President Trump's 2020 budget proposal would lead to $9.9 trillion of cumulative federal deficits over the next 10 years, which is $2.7 trillion more than the White House estimated over the same period, the Congressional Budget Office said Thursday.
Under the president's plan, which was released in March, federal deficits would still surpass the trillion-dollar mark by 2022, then dip back below that level for three years starting in 2024 before topping $1 trillion again in 2027, 2028, and 2029, CBO said.
The administration had projected that deficits would hit $1 trillion in the next several years, before dipping below the mark by 2023 and steadily declining to about $200 billion by 2029.

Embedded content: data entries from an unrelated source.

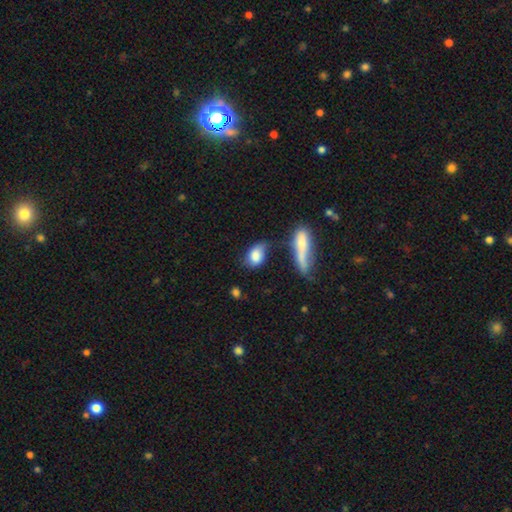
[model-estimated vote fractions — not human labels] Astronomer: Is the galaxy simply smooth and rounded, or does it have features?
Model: smooth — 79%.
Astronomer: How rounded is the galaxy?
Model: in between — 79%.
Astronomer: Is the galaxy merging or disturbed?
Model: none — 39% (runner-up: minor disturbance, 25%).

CBO said most of the difference can be chalked up to different assumptions on how much money the government will take in over the next decade, which is tied to much more optimistic economic forecasts on the part of the administration.
The administration is projecting that the economy will grow by about 3 percent on average over the next decade, while CBO forecasts average economic growth of less than 2 percent over the same period.
CBO estimated that the president's plan would cut deficits by about $1.5 trillion over 10 years, when measured against its own baseline projection of $11.4 trillion of cumulative red ink between 2020 and 2029.
But the administration had projected that Mr. Trump's proposal would shave about $4.1 trillion from deficits over that period, compared to CBO's baseline forecast.